Pensaba que tras años de empezar y acabar etapas, despedirme y reencontrarme con los sitios, cada vez estaría más acostumbrada. Pensaba que esta vez lo iba a dominar más, pero ayer, mientras Bono me cantaba en un estado de fútbol americano la despedida, comprendí que no es así, que esta etapa me va a doler al cerrarla del todo, que me está doliendo tanto como otras, aunque de manera diferente. Porque probablemente, yo soy una persona muy diferente a la que llegué hace casi tres años.
Siempre he escuchado que las despedidas es mejor hacerlas de un golpe, recoger todo, cerrar con llave, dar un portazo, decir hasta la vista y no volver la vista atrás. Que me expliquen como se lleva eso a la práctica. En mi caso, sólo el hecho de ir desprendiéndome de personas, lugares y cosas importantes día tras día ya me provoca una profunda congoja, una desazón que va creciendo conforme se acerca el día de la partida, y empiezas a darte cuenta, que hay cosas que la vida te trae, y otras que se lleva, que algunas puede que se queden allí para siempre, y otras simplemente puede que hayan impreso un momento, una impresión, un color en tu espectro, pero que sólo permanezca en tu recuerdo. Es ser consciente de que todo nace y muere, y sentirlo en tu piel. Es lo que hay, lo aceptas o no.

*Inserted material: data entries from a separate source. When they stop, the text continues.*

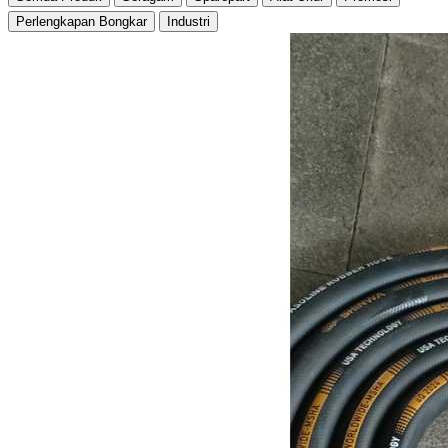
Perlengkapan Bongkar
Industri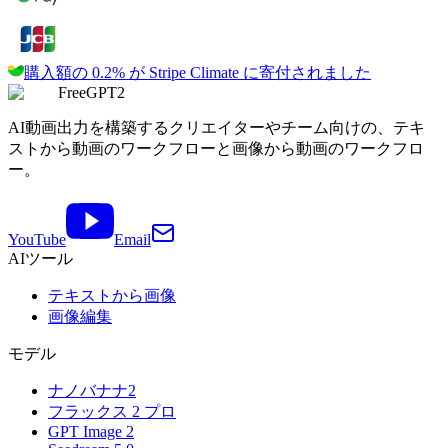
購入額の 0.2% が
Stripe Climate に寄付されました
FreeGPT2
AI動画出力を構築するクリエイターやチーム向けの、テキ
ストから動画のワークフローと画像から動画のワークフロ
ー。
YouTube
Email
AIツール
テキストから画像
画像編集
モデル
ナノバナナ2
フラックス 2 プロ
GPT Image 2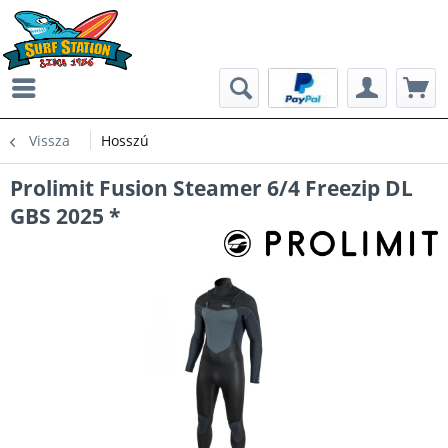
Vissza
Hosszú
Prolimit Fusion Steamer 6/4 Freezip DL
GBS 2025 *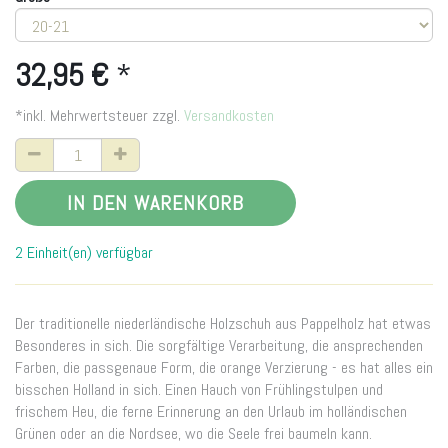
32,95
€
*
*inkl. Mehrwertsteuer zzgl.
Versandkosten
IN DEN WARENKORB
2 Einheit(en) verfügbar
Der traditionelle niederländische Holzschuh aus Pappelholz hat etwas
Besonderes in sich. Die sorgfältige Verarbeitung, die ansprechenden
Farben, die passgenaue Form, die orange Verzierung - es hat alles ein
bisschen Holland in sich. Einen Hauch von Frühlingstulpen und
frischem Heu, die ferne Erinnerung an den Urlaub im holländischen
Grünen oder an die Nordsee, wo die Seele frei baumeln kann.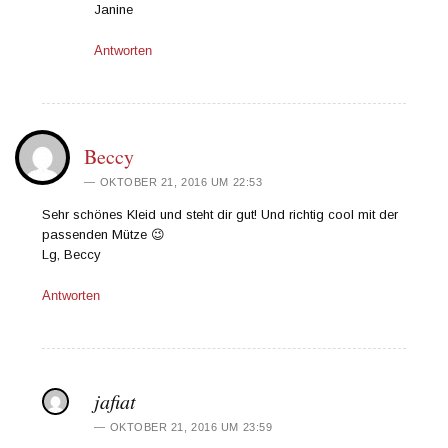
Janine
Antworten
Beccy
OKTOBER 21, 2016 UM 22:53
Sehr schönes Kleid und steht dir gut! Und richtig cool mit der
passenden Mütze 😉
Lg, Beccy
Antworten
jafiat
OKTOBER 21, 2016 UM 23:59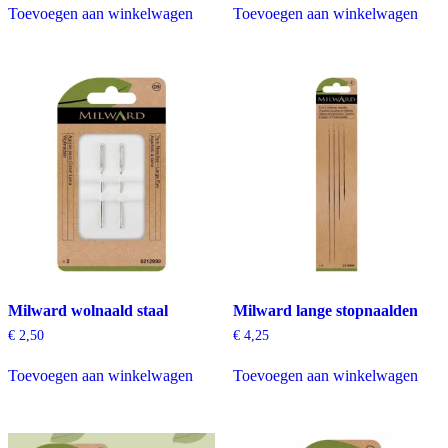
Toevoegen aan winkelwagen
Toevoegen aan winkelwagen
Milward wolnaald staal
Milward lange stopnaalden
€
2,50
€
4,25
Toevoegen aan winkelwagen
Toevoegen aan winkelwagen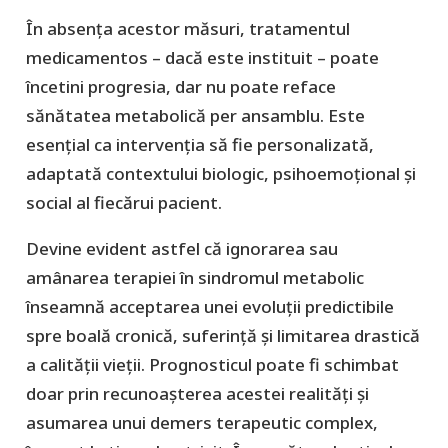
În absența acestor măsuri, tratamentul
medicamentos – dacă este instituit – poate
încetini progresia, dar nu poate reface
sănătatea metabolică per ansamblu. Este
esențial ca intervenția să fie personalizată,
adaptată contextului biologic, psihoemoțional și
social al fiecărui pacient.
Devine evident astfel că ignorarea sau
amânarea terapiei în sindromul metabolic
înseamnă acceptarea unei evoluții predictibile
spre boală cronică, suferință și limitarea drastică
a calității vieții. Prognosticul poate fi schimbat
doar prin recunoașterea acestei realități și
asumarea unui demers terapeutic complex,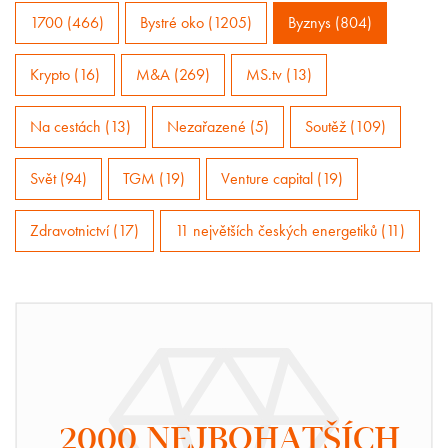
1700 (466)
Bystré oko (1205)
Byznys (804)
Krypto (16)
M&A (269)
MS.tv (13)
Na cestách (13)
Nezařazené (5)
Soutěž (109)
Svět (94)
TGM (19)
Venture capital (19)
Zdravotnictví (17)
11 největších českých energetiků (11)
2000 NEJBOHATŠÍCH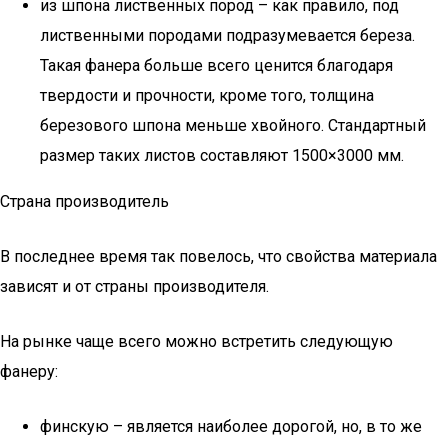
из шпона лиственных пород – как правило, под
лиственными породами подразумевается береза.
Такая фанера больше всего ценится благодаря
твердости и прочности, кроме того, толщина
березового шпона меньше хвойного. Стандартный
размер таких листов составляют 1500×3000 мм.
Страна производитель
В последнее время так повелось, что свойства материала
зависят и от страны производителя.
На рынке чаще всего можно встретить следующую
фанеру:
финскую – является наиболее дорогой, но, в то же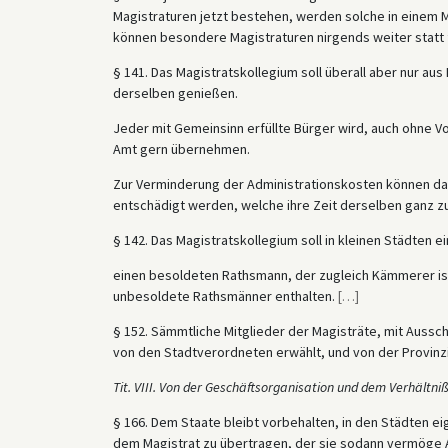
Magistraturen jetzt bestehen, werden solche in einem Ma
können besondere Magistraturen nirgends weiter statt 
§ 141. Das Magistratskollegium soll überall aber nur au
derselben genießen.
Jeder mit Gemeinsinn erfüllte Bürger wird, auch ohne Vo
Amt gern übernehmen.
Zur Verminderung der Administrationskosten können dah
entschädigt werden, welche ihre Zeit derselben ganz 
§ 142. Das Magistratskollegium soll in kleinen Städten 
einen besoldeten Rathsmann, der zugleich Kämmerer is
unbesoldete Rathsmänner enthalten.
[
…
]
§ 152. Sämmtliche Mitglieder der Magisträte, mit Aus
von den Stadtverordneten erwählt, und von der Provinz
Tit. VIII. Von der Geschäftsorganisation und dem Verhältn
§ 166. Dem Staate bleibt vorbehalten, in den Städten e
dem Magistrat zu übertragen, der sie sodann vermöge A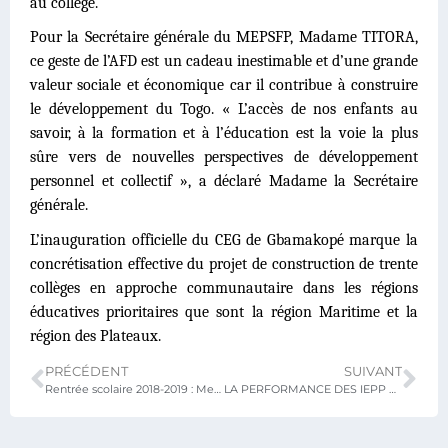
au collège.
Pour la Secrétaire générale du MEPSFP, Madame TITORA,
ce geste de l’AFD est un cadeau inestimable et d’une grande
valeur sociale et économique car il contribue à construire
le développement du Togo. « L’accès de nos enfants au
savoir, à la formation et à l’éducation est la voie la plus
sûre vers de nouvelles perspectives de développement
personnel et collectif », a déclaré Madame la Secrétaire
générale.
L’inauguration officielle du CEG de Gbamakopé marque la
concrétisation effective du projet de construction de trente
collèges en approche communautaire dans les régions
éducatives prioritaires que sont la région Maritime et la
région des Plateaux.
PRÉCÉDENT
SUIVANT
Rentrée scolaire 2018-2019 : Message du Pr. Komi Paalamwé TCHAKPELE à l’ensemble de la communauté éducative
LA PERFORMANCE DES IEPP AU CŒUR D’UNE SERIE D’ATELIERS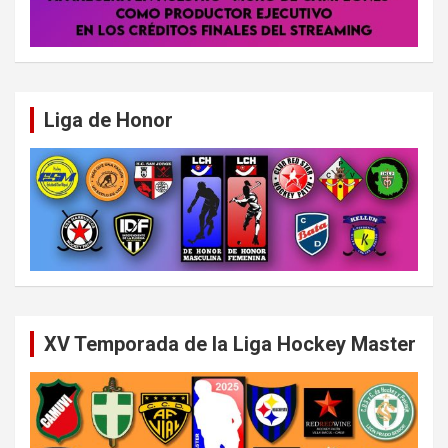
Liga de Honor
XV Temporada de la Liga Hockey Master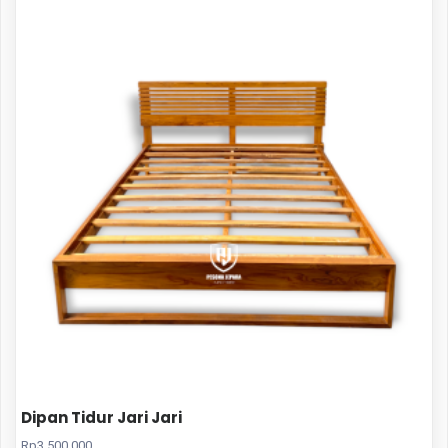
Dipan Tidur Jari Jari
Rp
3.500.000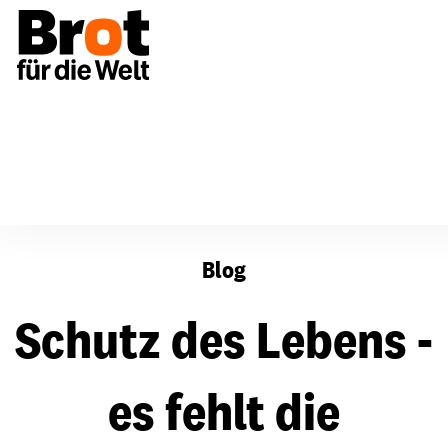
Schutz des Lebens - es fehlt die Umsetzung
Blog
Schutz des Lebens -
es fehlt die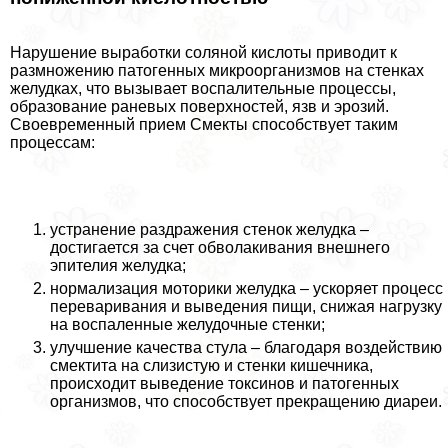
Нарушение выработки соляной кислоты приводит к
размножению патогенных микроорганизмов на стенках
желудках, что вызывает воспалительные процессы,
образование раневых поверхностей, язв и эрозий.
Своевременный прием Смекты способствует таким
процессам:
устранение раздражения стенок желудка –
достигается за счет обволакивания внешнего
эпителия желудка;
нормализация моторики желудка – ускоряет процесс
переваривания и выведения пищи, снижая нагрузку
на воспаленные желудочные стенки;
улучшение качества стула – благодаря воздействию
смектита на слизистую и стенки кишечника,
происходит выведение токсинов и патогенных
организмов, что способствует прекращению диареи.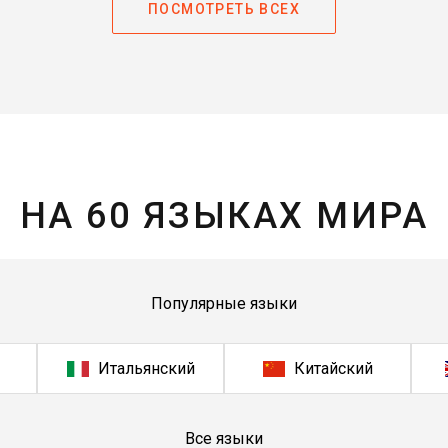
ПОСМОТРЕТЬ ВСЕХ
НА 60 ЯЗЫКАХ МИРА
Популярные языки
Итальянский
Китайский
Все языки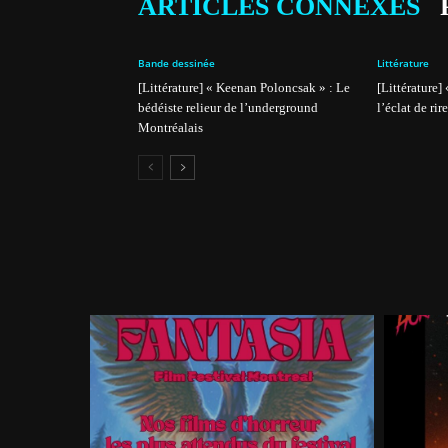
ARTICLES CONNEXES
Bande dessinée
Littérature
[Littérature] « Keenan Poloncsak » : Le
[Littérature]
bédéiste relieur de l’underground
l’éclat de rire
Montréalais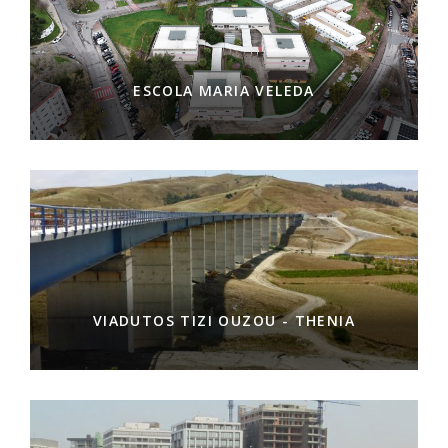
ESCOLA MARIA VELEDA
VIADUTOS TIZI OUZOU - THENIA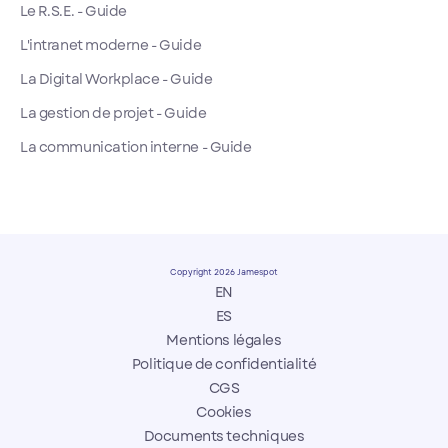
Le R.S.E. - Guide
L'intranet moderne - Guide
La Digital Workplace - Guide
La gestion de projet - Guide
La communication interne - Guide
Copyright 2026 Jamespot
EN
ES
Mentions légales
Politique de confidentialité
CGS
Cookies
Documents techniques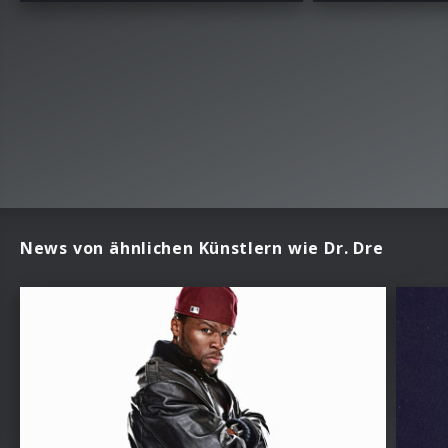
News von ähnlichen Künstlern wie Dr. Dre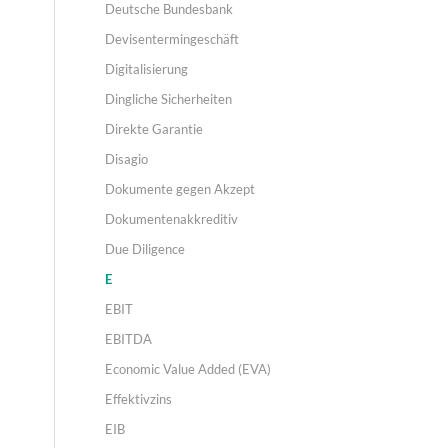
Deutsche Bundesbank
Devisentermingeschäft
Digitalisierung
Dingliche Sicherheiten
Direkte Garantie
Disagio
Dokumente gegen Akzept
Dokumentenakkreditiv
Due Diligence
E
EBIT
EBITDA
Economic Value Added (EVA)
Effektivzins
EIB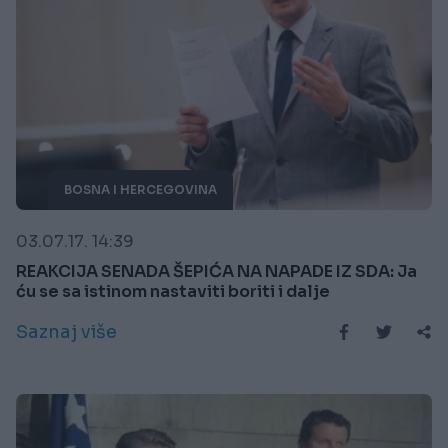
BOSNA I HERCEGOVINA
03.07.17. 14:39
REAKCIJA SENADA ŠEPIĆA NA NAPADE IZ SDA: Ja
ću se sa istinom nastaviti boriti i dalje
Saznaj više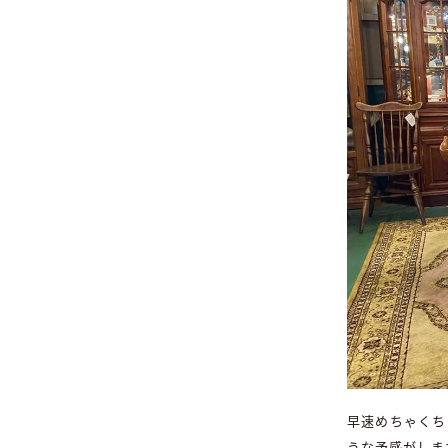
早速めちゃくち
うな予感がしま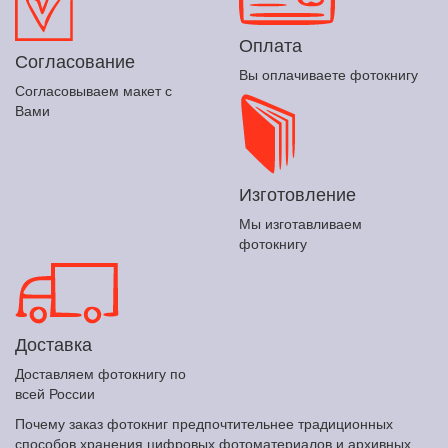
Оплата
Согласование
Вы оплачиваете фотокнигу
Согласовываем макет с
Вами
Изготовление
Мы изготавливаем
фотокнигу
Доставка
Доставляем фотокнигу по
всей России
Почему заказ фотокниг предпочтительнее традиционных
способов хранения цифровых фотоматериалов и архивных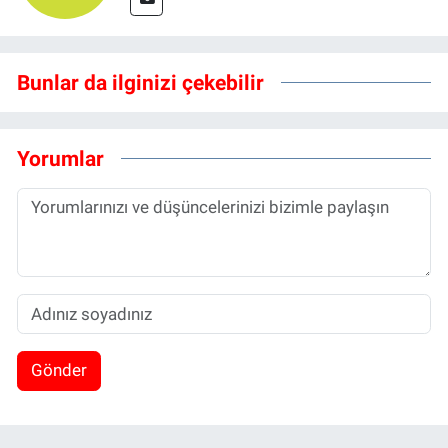
Bunlar da ilginizi çekebilir
Yorumlar
Gönder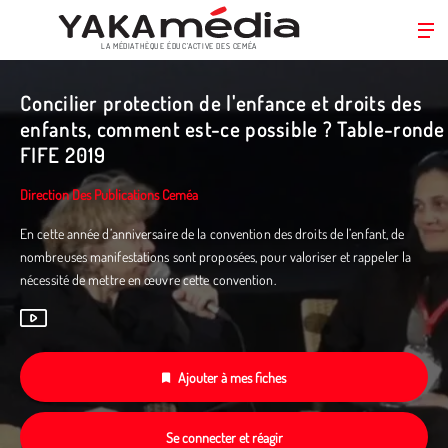
LA MÉDIATHÈQUE ÉDUC’ACTIVE DES CEMÉA
Aller
au
Concilier protection de l'enfance et droits des
contenu
enfants, comment est-ce possible ? Table-ronde
principal
FIFE 2019
Direction Des Publications Ceméa
En cette année d’anniversaire de la convention des droits de l’enfant, de
nombreuses manifestations sont proposées, pour valoriser et rappeler la
nécessité de mettre en œuvre cette convention.
Ajouter à mes fiches
Se connecter et réagir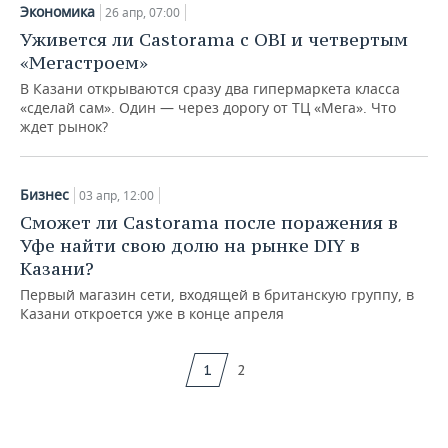
Экономика
26 апр, 07:00
Уживется ли Castorama с OBI и четвертым
«Мегастроем»
В Казани открываются сразу два гипермаркета класса
«сделай сам». Один — через дорогу от ТЦ «Мега». Что
ждет рынок?
Бизнес
03 апр, 12:00
Сможет ли Castorama после поражения в
Уфе найти свою долю на рынке DIY в
Казани?
Первый магазин сети, входящей в британскую группу, в
Казани откроется уже в конце апреля
1
2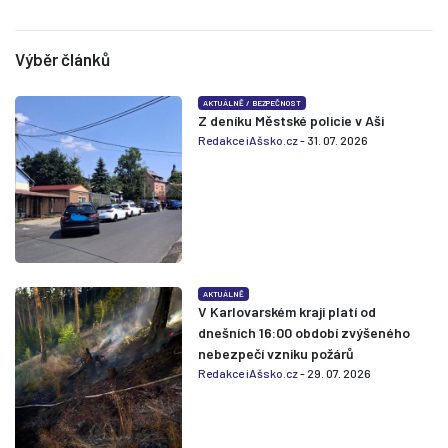
Výběr článků
AKTUÁLNĚ
/
BEZPEČNOST
Z deníku Městské policie v Aši
Redakce iAšsko.cz
- 31. 07. 2026
AKTUÁLNĚ
V Karlovarském kraji platí od
dnešních 16:00 období zvýšeného
nebezpečí vzniku požárů
Redakce iAšsko.cz
- 29. 07. 2026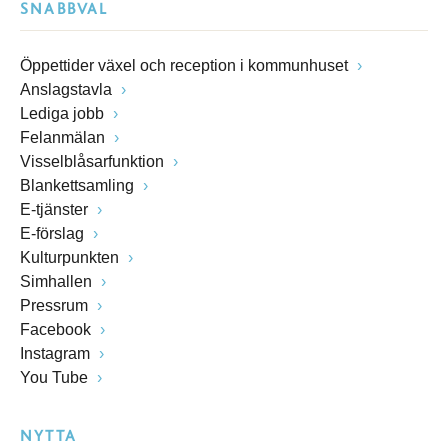
SNABBVAL
Öppettider växel och reception i kommunhuset
Anslagstavla
Lediga jobb
Felanmälan
Visselblåsarfunktion
Blankettsamling
E-tjänster
E-förslag
Kulturpunkten
Simhallen
Pressrum
Facebook
Instagram
You Tube
NYTTA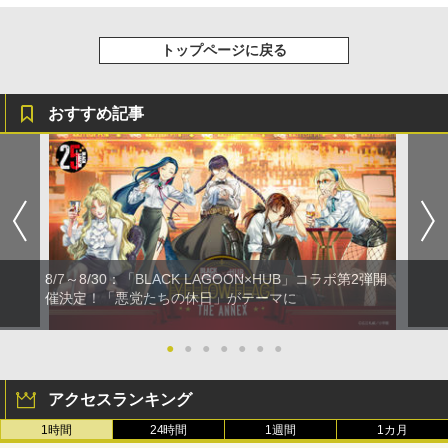
トップページに戻る
おすすめ記事
8/7～8/30：「BLACK LAGOON×HUB」コラボ第2弾開
催決定！「悪党たちの休日」がテーマに
●
●
●
●
●
●
●
アクセスランキング
1時間
24時間
1週間
1カ月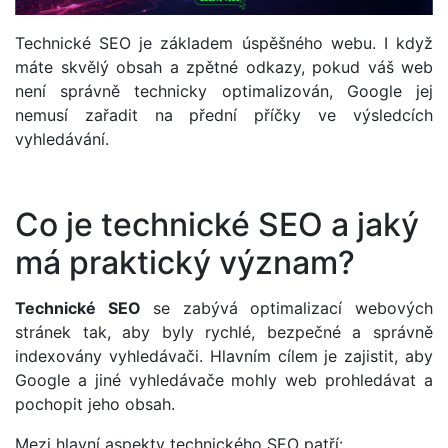
Technické SEO je základem úspěšného webu. I když
máte skvělý obsah a zpětné odkazy, pokud váš web
není správně technicky optimalizován, Google jej
nemusí zařadit na přední příčky ve výsledcích
vyhledávání.
Co je technické SEO a jaký
má praktický význam?
Technické SEO
se zabývá optimalizací webových
stránek tak, aby byly rychlé, bezpečné a správně
indexovány vyhledávači. Hlavním cílem je zajistit, aby
Google a jiné vyhledávače mohly web prohledávat a
pochopit jeho obsah.
Mezi hlavní aspekty technického SEO patří: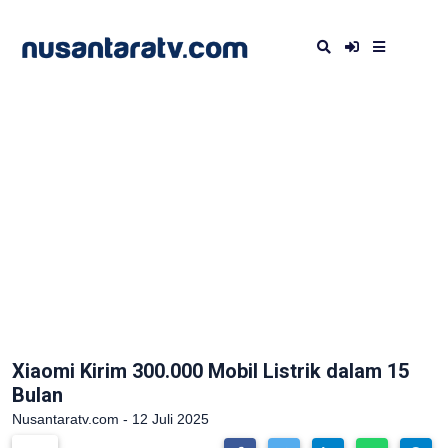
Xiaomi Kirim 300.000 Mobil Listrik dalam 15
Bulan
Nusantaratv.com - 12 Juli 2025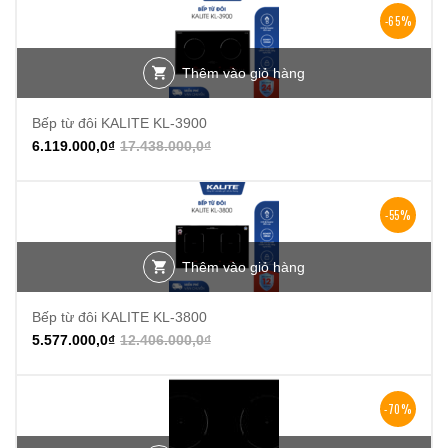
-65%
Thêm vào giỏ hàng
Bếp từ đôi KALITE KL-3900
6.119.000,0
₫
17.438.000,0
₫
-55%
Thêm vào giỏ hàng
Bếp từ đôi KALITE KL-3800
5.577.000,0
₫
12.406.000,0
₫
-70%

Lo cierto es que ayer, en pleno concierto de unos constantes en mi vida, los U2, a los que ya considero casi de la familia, pusieron de nuevo acordes a este nuevo momento de mi vida y, me dedicaron un
Stay (farewell, so close) que nunca había sentido igual. De un golpe certero, me emocionaron, consolaron, aliviaron, acariciaron, abrazaron y soplaron las heridas. Este concierto postergado no podía haber llegado en mejor momento. Gracias a los constantes, a los que siempre estáis allí.